Obwohl die Todesmotivik sich durch den Text zieht ist das Stück auch sehr lustig. Der Text will uns foppen, die Stimmen streiten sich, widersprechen sich, scheinen getrennt zu sein und doch ist es eine Frau. In ihrer scheinbaren Einsamkeit ist alles vorhanden, die ganze Welt. Deshalb sind Eier unser einziges Requisit. „Der goldene Moment“ befindet sich genau da an der Stelle der Stückes, wo, würde man es zerteilen, der goldene Schnitt wäre. In dieser Szene, in der die besagte Marionette auftaucht, sehen wir diesen toten, weil einer Puppe gehörenden Körper in einer kleinen Bühne, die der großen gleicht, ganz allein durch dieselbe allegorischen Welt spazierend und in derselben Textschleife gefangen. Entstanden ist ein ganzes Universum, bestehend aus einer einzigen Person, die durch die Tiefen ihrer eigenen Existenz wandert, einmal ganz um ihre Welt herum und am Schluss wieder im konkreten Leben ankommt. Ein theatrales Erlebnis ähnelnd einer Nahtoderfahrung, einem dunklen Märchen, einem schamanischen Ritual oder einem endlosen Gebet.
Von meiner anfänglichen Arbeitsparole bin ich übrigens abgerückt. All jene, deren Zeit noch nicht gekommen ist, haben in Baba Yagas Totenhaus nichts verloren. Man kann aber von der Begegnung mit ihr profitieren. Wer furchtlos genug ist und sich ihr beherzt stellt, wird reich belohnt. Gerade das Schlechte, Schlichte, Schwache, scheinbar Wertlose, das sie schenkt, bringt das große Glück. In diesem Sinn ist unser ''Totentanz'' ein melancholisches Plädoyer für das Leben. Schließlich sorgt das Bewusstsein des Todes auch dafür, dass wir das Leben genießen.
VOICE:
„Am Ende bringt Ines Heinrich-Frank mit einem anspruchsvollen, sehr innerlichen Solo für wenigstens vier Frauen (und im Gespräch mit deren Video-Animationen) die Poesie zurück. Leichtes Brot wird dabei nicht gereicht. Es ist ein Abend, der es in sich hat. Doch man soll ihn sich getrost ansehen.“
Andreas Montag, Mitteldeutsche Zeitung
QUOTE:
Die erste Frau ist eingeschlafen. Oder tot. Wer weiß das schon? Die zweite Frau trinkt immernoch. Sie brabbelt vor sich hin. Nein. Sie rezitiert! Sie rezitiert!
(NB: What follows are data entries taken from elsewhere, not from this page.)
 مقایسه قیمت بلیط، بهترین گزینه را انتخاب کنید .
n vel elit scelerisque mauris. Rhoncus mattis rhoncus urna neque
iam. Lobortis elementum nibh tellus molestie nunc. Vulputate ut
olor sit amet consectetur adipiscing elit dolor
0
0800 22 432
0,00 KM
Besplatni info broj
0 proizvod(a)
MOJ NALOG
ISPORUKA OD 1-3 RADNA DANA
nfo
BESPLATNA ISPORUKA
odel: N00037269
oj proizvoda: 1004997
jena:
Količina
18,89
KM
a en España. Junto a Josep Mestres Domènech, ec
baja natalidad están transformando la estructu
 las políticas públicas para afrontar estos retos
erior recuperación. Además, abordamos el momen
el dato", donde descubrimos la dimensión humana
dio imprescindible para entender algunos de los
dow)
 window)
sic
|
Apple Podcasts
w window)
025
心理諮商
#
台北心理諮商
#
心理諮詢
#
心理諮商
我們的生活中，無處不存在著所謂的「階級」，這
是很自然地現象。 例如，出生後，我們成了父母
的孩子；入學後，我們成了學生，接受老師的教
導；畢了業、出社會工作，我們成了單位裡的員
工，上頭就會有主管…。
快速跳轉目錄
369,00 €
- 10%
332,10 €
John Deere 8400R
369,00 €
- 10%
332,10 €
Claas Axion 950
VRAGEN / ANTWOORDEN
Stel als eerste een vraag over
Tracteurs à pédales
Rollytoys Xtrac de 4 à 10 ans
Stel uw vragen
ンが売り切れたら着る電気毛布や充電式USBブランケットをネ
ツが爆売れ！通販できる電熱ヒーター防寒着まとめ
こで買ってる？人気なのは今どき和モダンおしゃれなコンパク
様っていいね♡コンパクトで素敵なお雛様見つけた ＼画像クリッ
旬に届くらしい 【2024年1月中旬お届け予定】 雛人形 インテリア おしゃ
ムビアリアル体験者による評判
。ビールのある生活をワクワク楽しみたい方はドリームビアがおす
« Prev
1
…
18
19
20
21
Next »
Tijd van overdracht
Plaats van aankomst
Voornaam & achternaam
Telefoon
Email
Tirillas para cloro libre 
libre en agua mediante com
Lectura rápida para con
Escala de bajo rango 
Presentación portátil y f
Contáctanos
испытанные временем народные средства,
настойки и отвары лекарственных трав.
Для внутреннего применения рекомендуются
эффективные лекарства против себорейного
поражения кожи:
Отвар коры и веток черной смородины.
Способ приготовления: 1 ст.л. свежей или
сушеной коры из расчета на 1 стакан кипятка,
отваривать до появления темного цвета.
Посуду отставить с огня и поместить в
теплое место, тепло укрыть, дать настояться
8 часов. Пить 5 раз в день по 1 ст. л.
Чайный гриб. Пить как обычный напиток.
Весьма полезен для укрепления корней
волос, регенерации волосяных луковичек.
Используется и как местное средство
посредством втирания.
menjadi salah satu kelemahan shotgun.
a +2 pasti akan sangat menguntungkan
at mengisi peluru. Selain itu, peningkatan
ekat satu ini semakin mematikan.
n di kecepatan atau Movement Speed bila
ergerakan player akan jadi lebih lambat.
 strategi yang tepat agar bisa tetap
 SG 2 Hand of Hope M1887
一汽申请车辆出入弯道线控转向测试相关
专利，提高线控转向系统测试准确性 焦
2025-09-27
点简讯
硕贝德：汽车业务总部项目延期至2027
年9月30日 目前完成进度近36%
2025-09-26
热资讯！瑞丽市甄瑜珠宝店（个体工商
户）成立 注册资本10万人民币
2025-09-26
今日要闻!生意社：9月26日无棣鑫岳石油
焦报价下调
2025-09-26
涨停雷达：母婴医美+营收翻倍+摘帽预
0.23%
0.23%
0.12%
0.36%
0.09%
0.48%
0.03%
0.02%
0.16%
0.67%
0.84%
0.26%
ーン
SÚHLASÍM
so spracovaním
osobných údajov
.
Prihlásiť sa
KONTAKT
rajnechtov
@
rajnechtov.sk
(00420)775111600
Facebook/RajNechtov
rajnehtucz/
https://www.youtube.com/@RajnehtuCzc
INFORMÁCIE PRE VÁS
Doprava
(Plumsklo - Zeitungspapier, Scheißmeldungen)
Mehr als 70 Tote durch Badezusatz. Mittlerweile liegt die Zahl der Todesopfer bei 71, teilte das Katastrophenschutzministerium mit. Die Menschen haben das illegal hergestellte Kosmetikprodukt als Ersatz für billige Spirituosen getrunken.
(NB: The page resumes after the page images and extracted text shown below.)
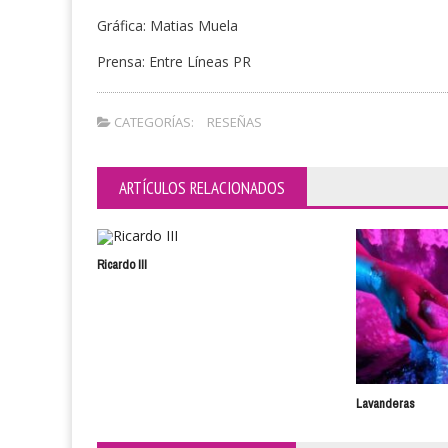
Gráfica: Matias Muela
Prensa: Entre Líneas PR
CATEGORÍAS:
RESEÑAS
ARTÍCULOS RELACIONADOS
Ricardo III
Lavanderas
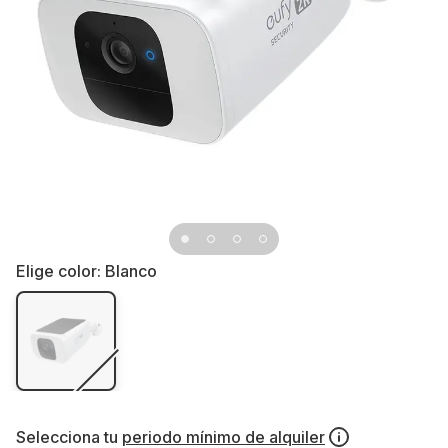
Elige color:
Blanco
Selecciona tu
periodo mínimo de alquiler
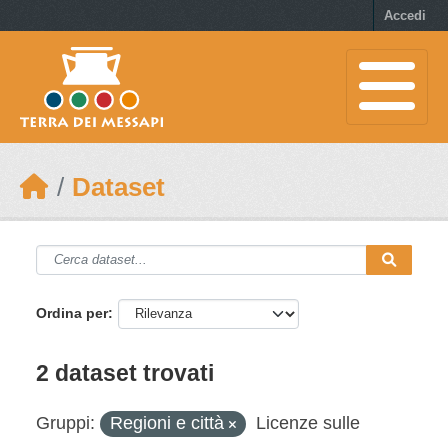
Skip to main content
Accedi
Dataset
Ordina per
2 dataset trovati
Gruppi:
Regioni e città
Licenze sulle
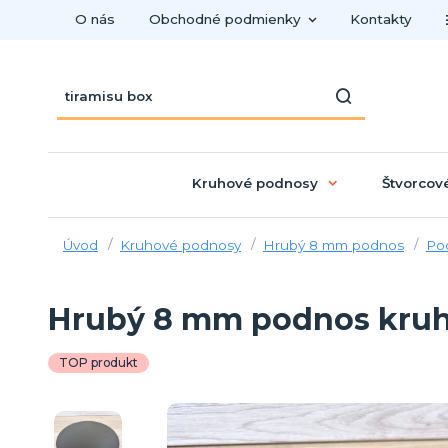
O nás
Obchodné podmienky
Kontakty
Kruhové podnosy
Štvorcov
Úvod
Kruhové podnosy
Hrubý 8 mm podnos
Po
Hrubý 8 mm podnos kruh 
TOP produkt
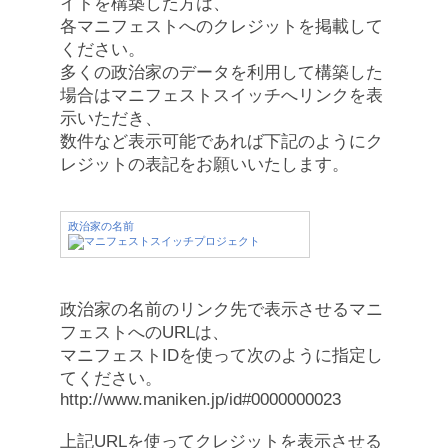
イトを構築した方は、
各マニフェストへのクレジットを掲載して
ください。
多くの政治家のデータを利用して構築した
場合はマニフェストスイッチへリンクを表
示いただき、
数件など表示可能であれば下記のようにク
レジットの表記をお願いいたします。
政治家の名前
政治家の名前のリンク先で表示させるマニ
フェストへのURLは、
マニフェストIDを使って次のように指定し
てください。
http://www.maniken.jp/id#0000000023
上記URLを使ってクレジットを表示させる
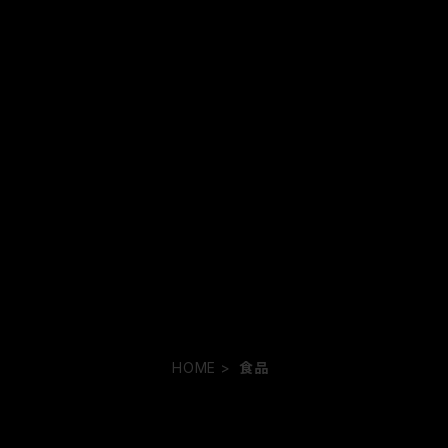
HOME
食品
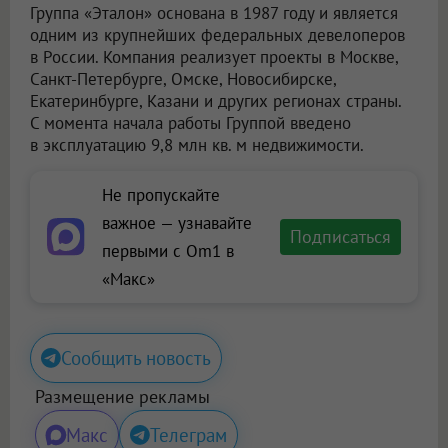
Группа «Эталон» основана в 1987 году и является
одним из крупнейших федеральных девелоперов
в России. Компания реализует проекты в Москве,
Санкт-Петербурге, Омске, Новосибирске,
Екатеринбурге, Казани и других регионах страны.
С момента начала работы Группой введено
в эксплуатацию 9,8 млн кв. м недвижимости.
Не пропускайте
важное — узнавайте
Подписаться
первыми с Om1 в
«Макс»
Сообщить новость
Размещение рекламы
Макс
Телеграм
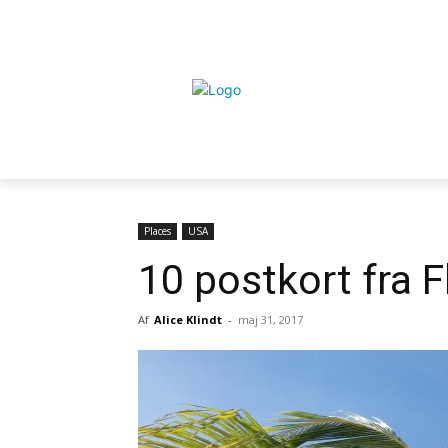
Places
USA
10 postkort fra F
Af
Alice Klindt
-
maj 31, 2017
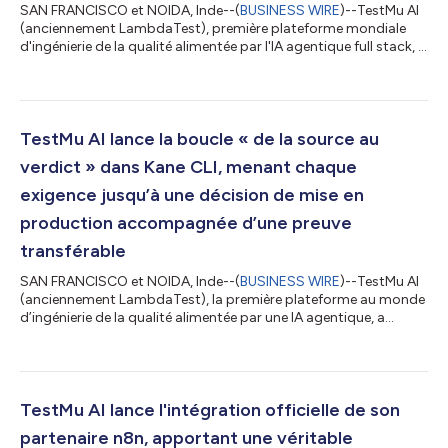
SAN FRANCISCO et NOIDA, Inde--(
BUSINESS WIRE
)--TestMu AI
(anciennement LambdaTest), première plateforme mondiale
d'ingénierie de la qualité alimentée par l'IA agentique full stack, a
annoncé que les Samsung Galaxy Z Fold8 et Galaxy Z Fold8
Ultra sont désormais disponibles pour être testés sur son Real
Device Cloud. Les deux appareils, présentés lors de l'événement
Galaxy Unpacked de Samsung, fonctionnent sous Android 17
avec One UI 9 et sont accessibles pour des tests en live et des
TestMu AI lance la boucle « de la source au
tests autom...
verdict » dans Kane CLI, menant chaque
exigence jusqu’à une décision de mise en
production accompagnée d’une preuve
transférable
SAN FRANCISCO et NOIDA, Inde--(
BUSINESS WIRE
)--TestMu AI
(anciennement LambdaTest), la première plateforme au monde
d’ingénierie de la qualité alimentée par une IA agentique, a
introduit une boucle « de la source au verdict » dans Kane CLI,
son outil de test en langage naturel. S’appuyant sur l’évolution
de Kane CLI, qui était à l’origine un outil d’automatisation de
navigateur, cette boucle accompagne une exigence produit
jusqu’à la décision de mise en production : elle rédige les tests,
TestMu AI lance l'intégration officielle de son
les e...
partenaire n8n, apportant une véritable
Sie rezitiert und dabei trinkt sie. Trinkt sie? Sie wird jedenfalls sehr betrunken. Vielleicht versinkt sie vielmehr. Wird geradezu flüssig, also zerfließt.
Das Gebrabbel plätschert aus, verebbt, sie verstummt.
Es schneit immernoch.
Die Frau hat sich hingelegt. Nein, ihr ist nicht kalt! Sie schläft ein.
... wie das so ist, wenn man durch frischgefallenen Schnee geht... man hat das Gefühl, man ist der erste Mensch und man geht zum ersten Mal durch den Schnee...
Die erste Frau, die auch die Frau ist, erwacht. Mehr tut sie nicht. Sie erwacht. Sie erwacht niemals ganz. Erwachen ist ihr ganzes Leben.